Стрелка, наверно, опять поползла, но Уинстон не смотрел. Он видел только тяжелое, суровое лицо и четыре пальца. Пальцы стояли перед его глазами, как колонны: громадные, они расплывались и будто дрожали, но их было только четыре.
— Сколько пальцев, Уинстон?
— Четыре! Перестаньте, перестаньте! Как вы можете? Четыре! Четыре!
— Сколько пальцев, Уинстон?
— Пять! Пять! Пять!
— Нет, напрасно, Уинстон. Вы лжете. Вы все равно думаете, что их четыре. Так сколько пальцев?
— Четыре! Пять! Четыре! Сколько вам нужно. Только перестаньте, перестаньте делать больно!
Вдруг оказалось, что он сидит и О'Брайен обнимает его за плечи. По-видимому, он на несколько секунд потерял сознание. Захваты, державшие его тело, были отпущены. Ему было очень холодно, он трясся, зубы стучали, по щекам текли слезы. Он прильнул к О'Брайену, как младенец; тяжелая рука, обнимавшая плечи, почему-то утешала его. Сейчас ему казалось, что О'Брайен — его защитник, что боль пришла откуда-то со стороны, что у нее другое происхождение и спасет от нее — О'Брайен.
— Вы — непонятливый ученик, — мягко сказал О'Брайен.
— Что я могу сделать? — со слезами пролепетал Уинстон. — Как я могу не видеть, что у меня перед глазами? Два и два — четыре.
— Иногда, Уинстон. Иногда — пять. Иногда — три. Иногда — все, сколько есть. Вам надо постараться. Вернуть душевное здоровье нелегко».

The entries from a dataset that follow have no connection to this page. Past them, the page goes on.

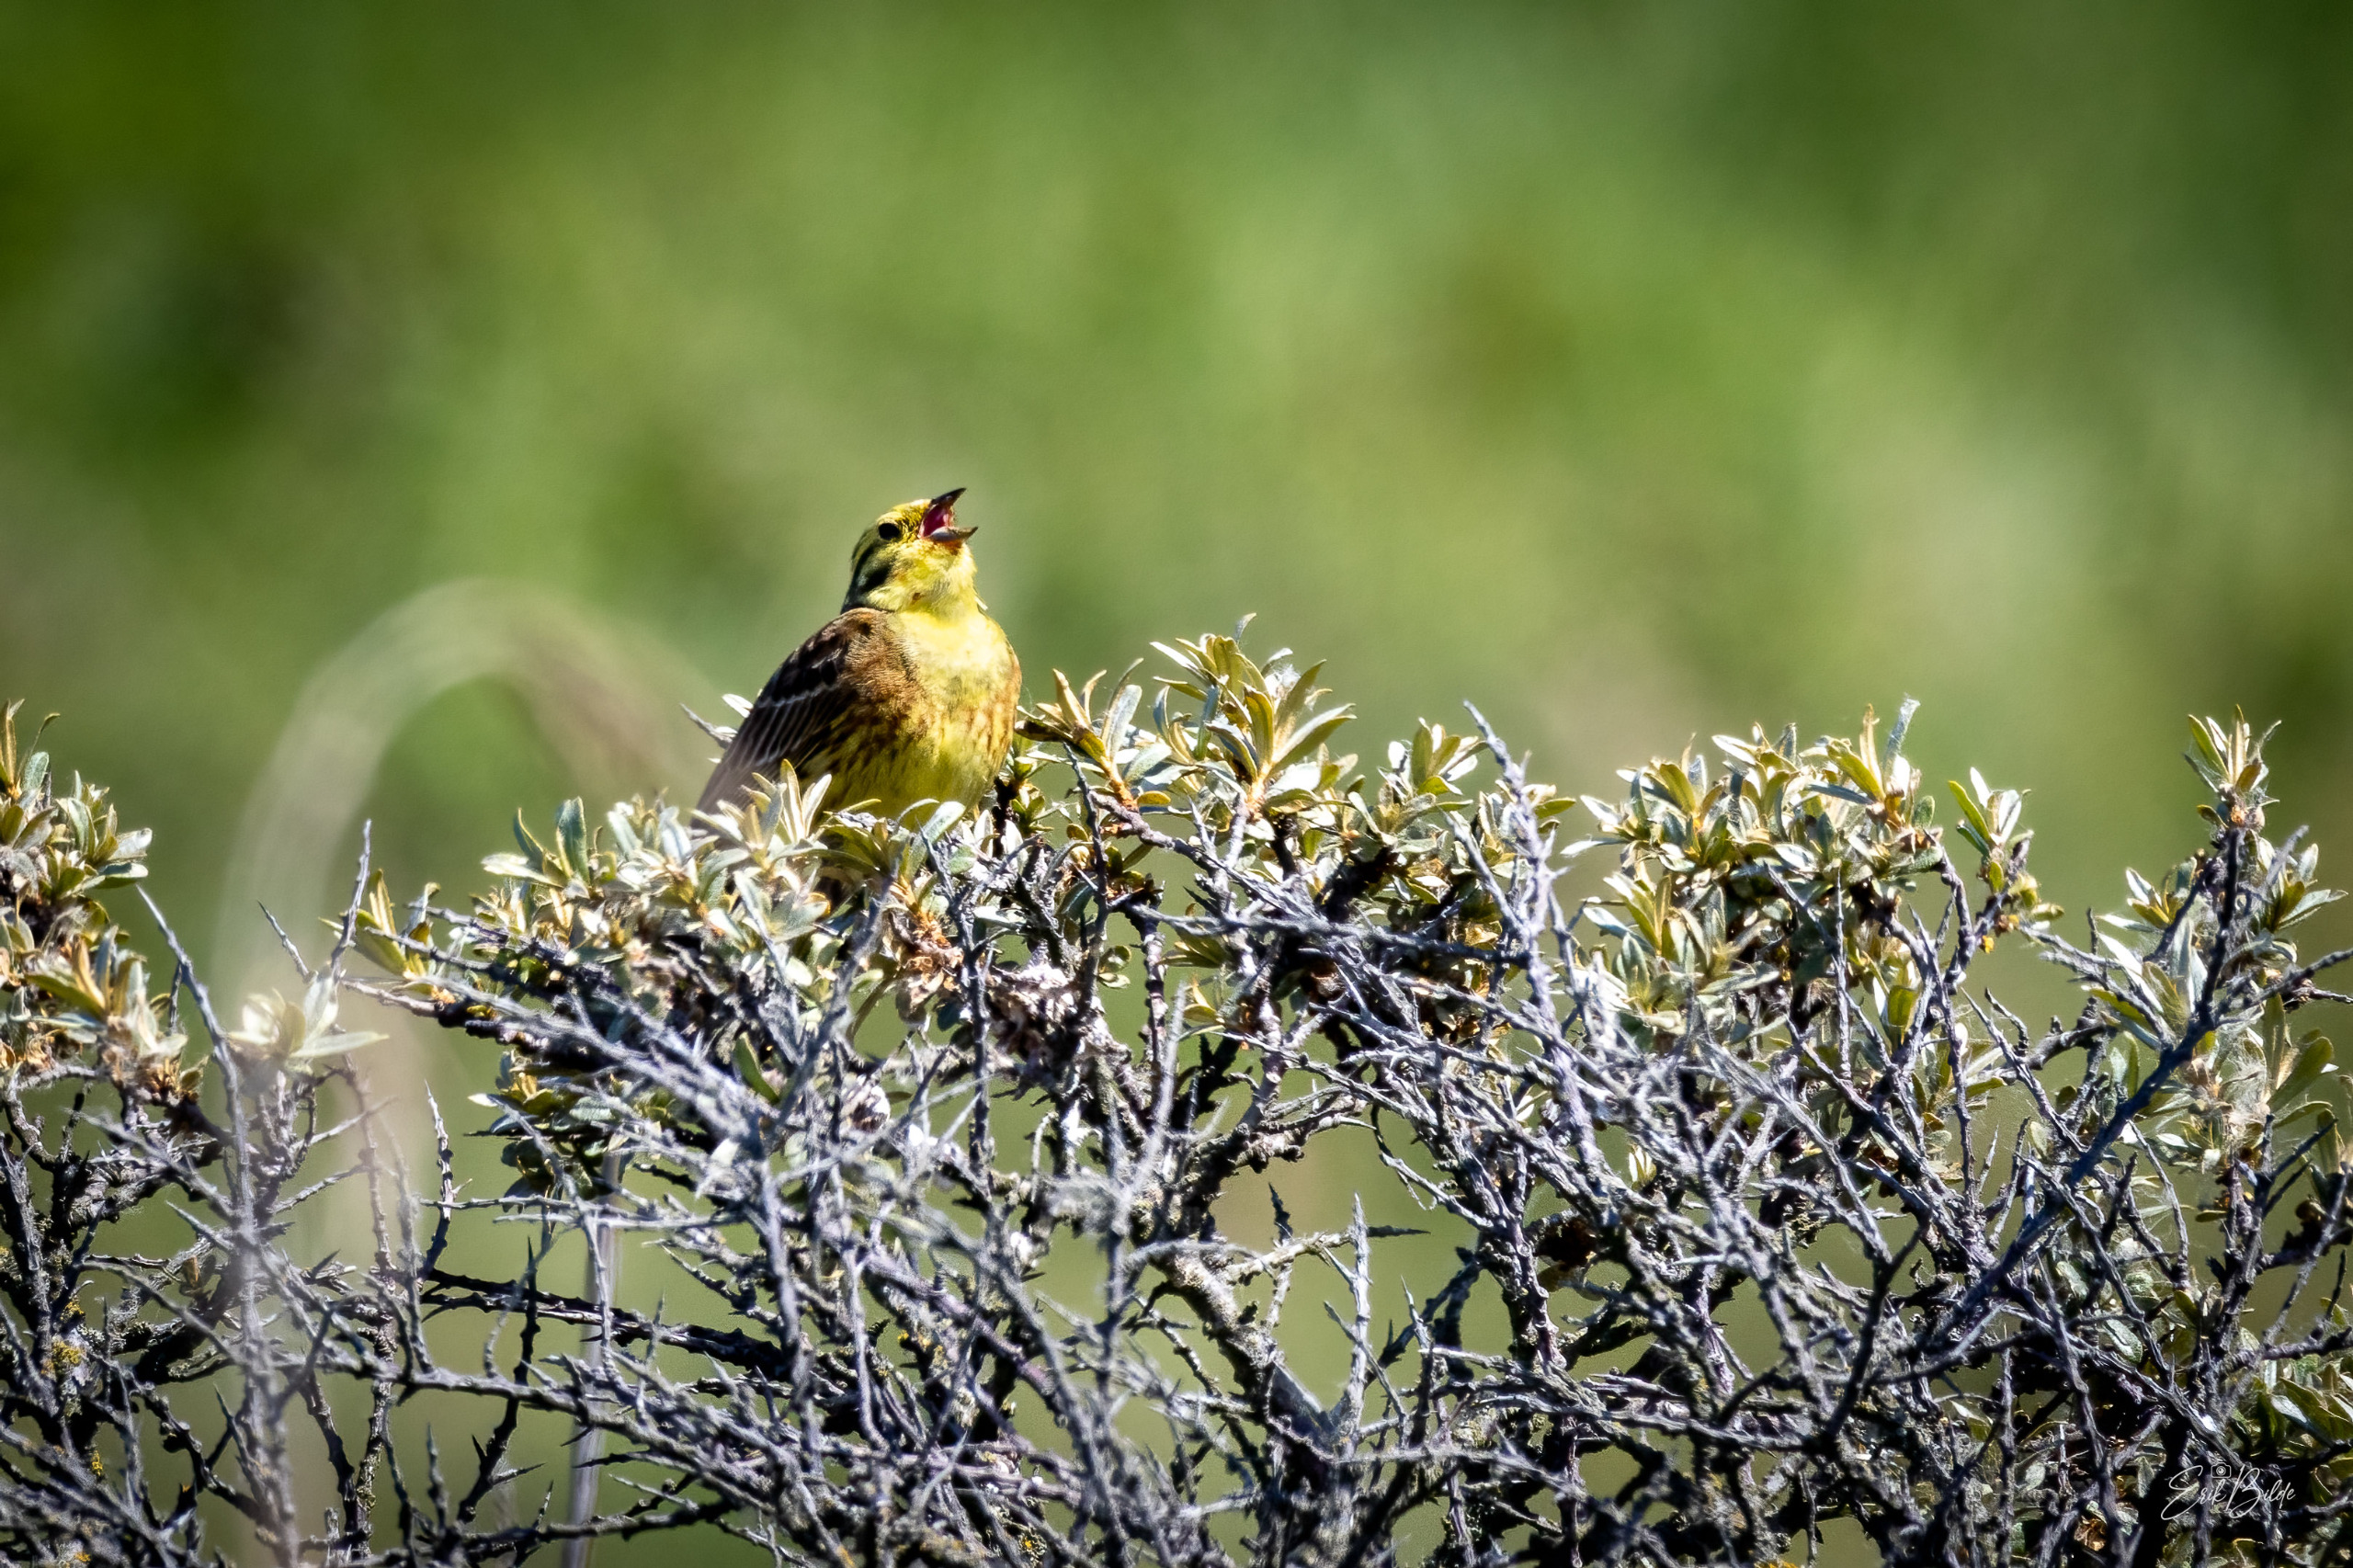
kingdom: Animalia
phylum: Chordata
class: Aves
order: Passeriformes
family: Emberizidae
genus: Emberiza
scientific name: Emberiza citrinella
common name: Gulspurv
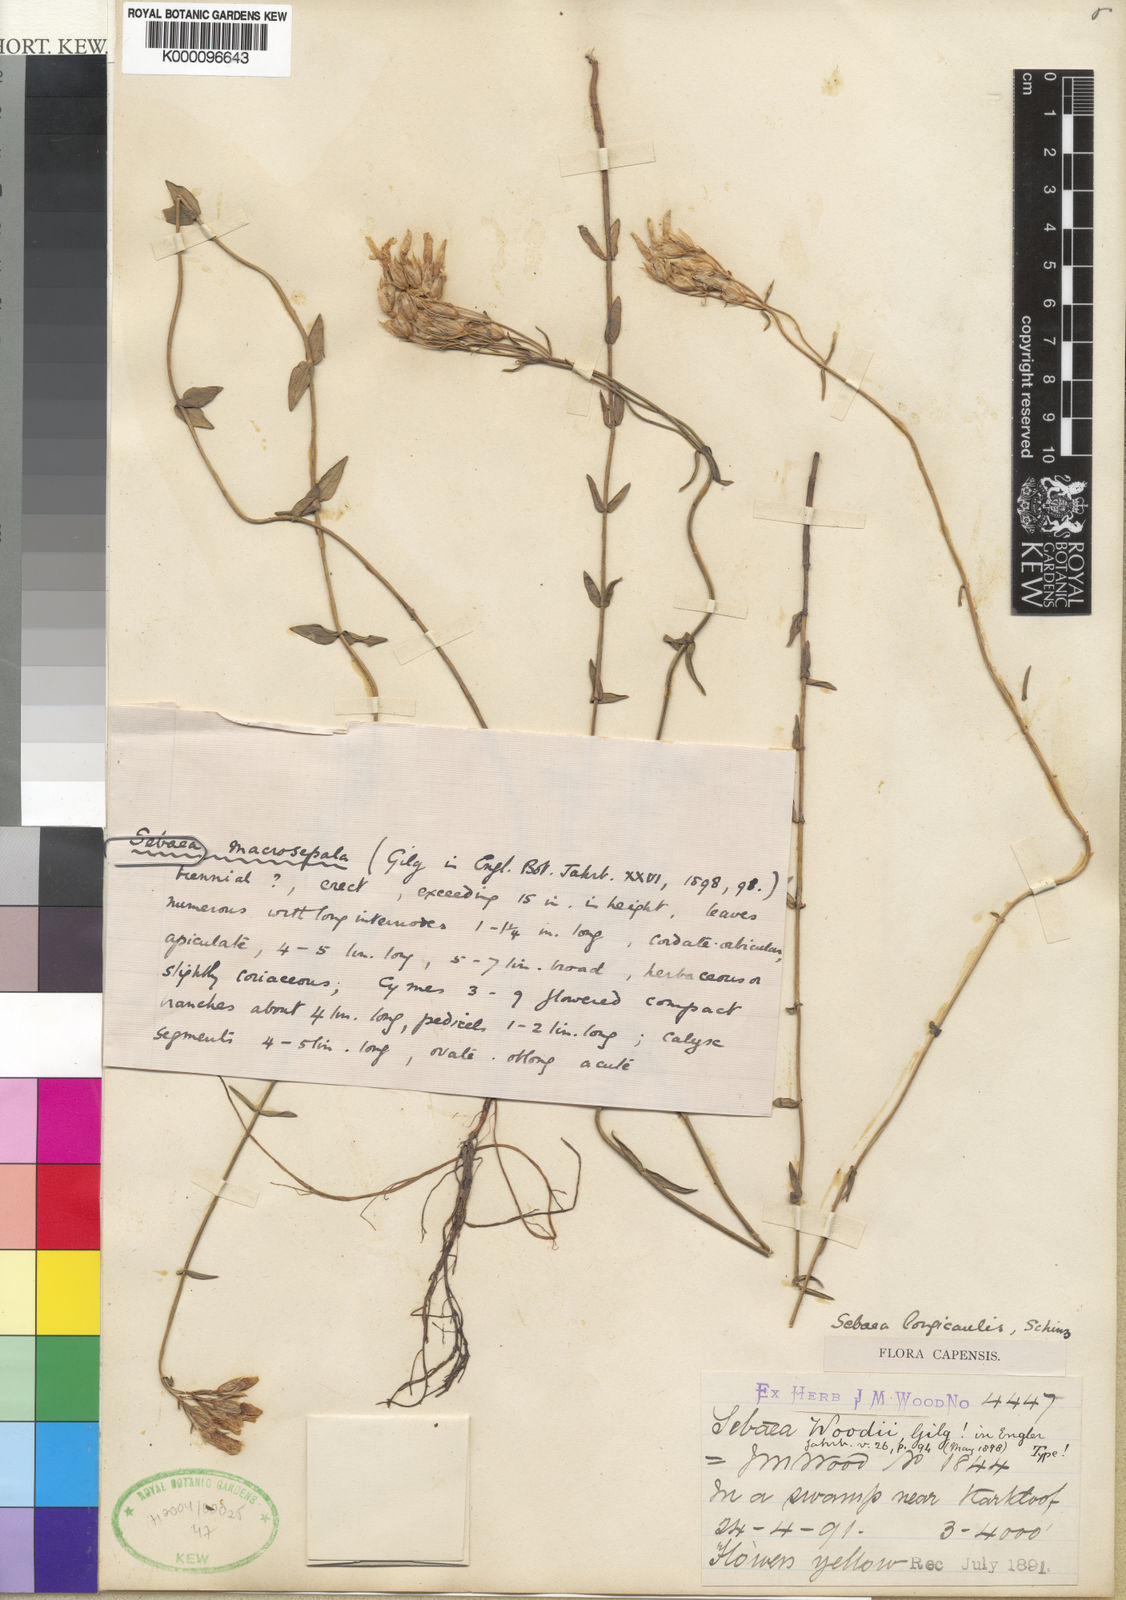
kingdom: Plantae
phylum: Tracheophyta
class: Magnoliopsida
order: Gentianales
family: Gentianaceae
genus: Sebaea
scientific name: Sebaea longicaulis
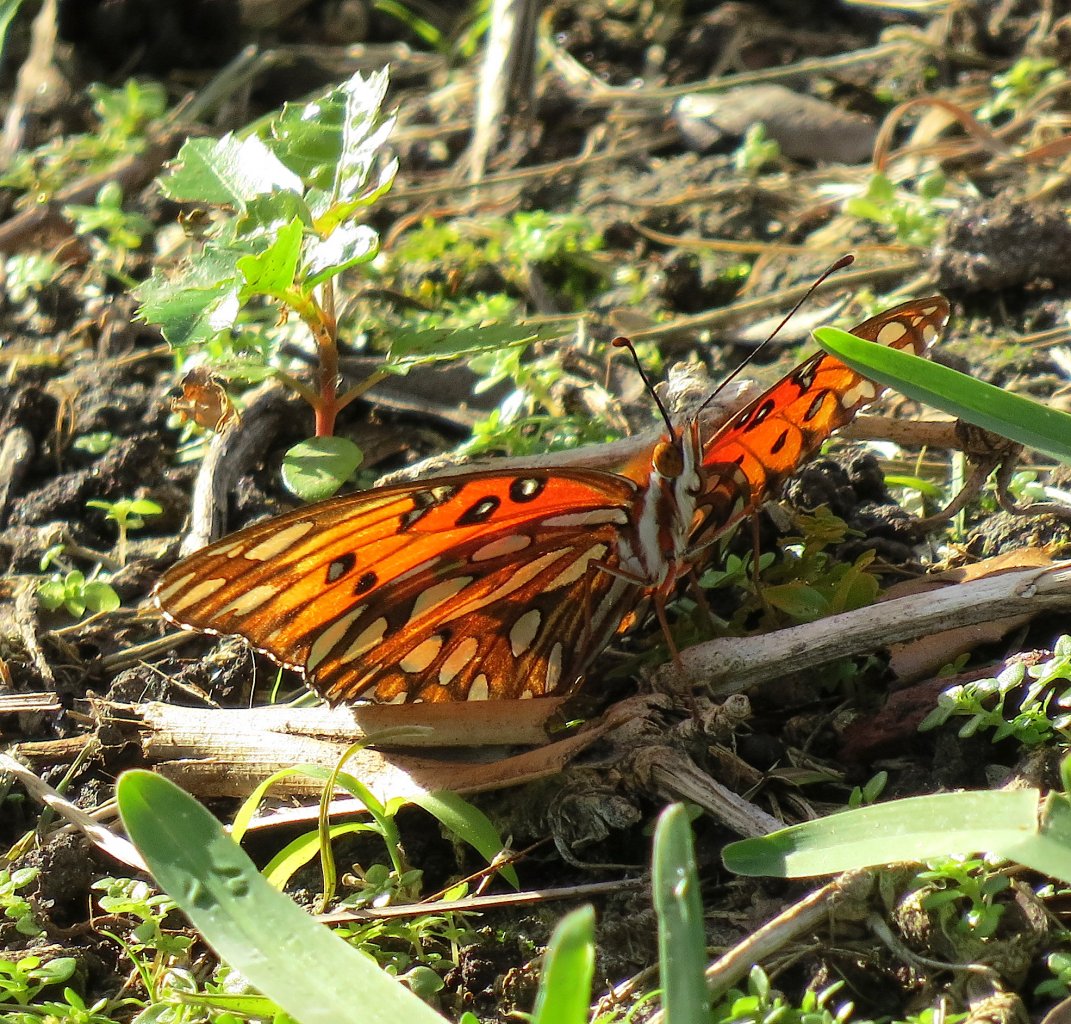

И когда Уинстон страшной ценой предательства своей любви обретает то, что в министерстве любви считается «душевным здоровьем», он уже признает, что дважды два — пять, и главное, делает это теперь вполне искренне, вовсе не из-за страха перед крысами, которые иначе съели бы его лицо.
«Он остановил взгляд на громадном лице. Сорок лет ушло у него на то, чтобы понять, какая улыбка прячется в черных усах. О жестокая, ненужная размолвка! О упрямый, своенравный беглец, оторвавшийся от любящей груди! Две сдобренные джином слезы прокатились по крыльям носа. Но все хорошо, теперь все хорошо, борьба закончилась. Он одержал над собой победу. Он любил Старшего Брата».
В этой безжалостной книге, рассказывающей о терроре и унижениях, о подавлении и предательстве, особую роль играет язык. Оруэллу языковая ситуация в описанном (не поворачивается язык сказать «придуманном») им обществе казалась настолько важной, что он добавил к своему роману приложение, где специально объяснил, что такое новояз.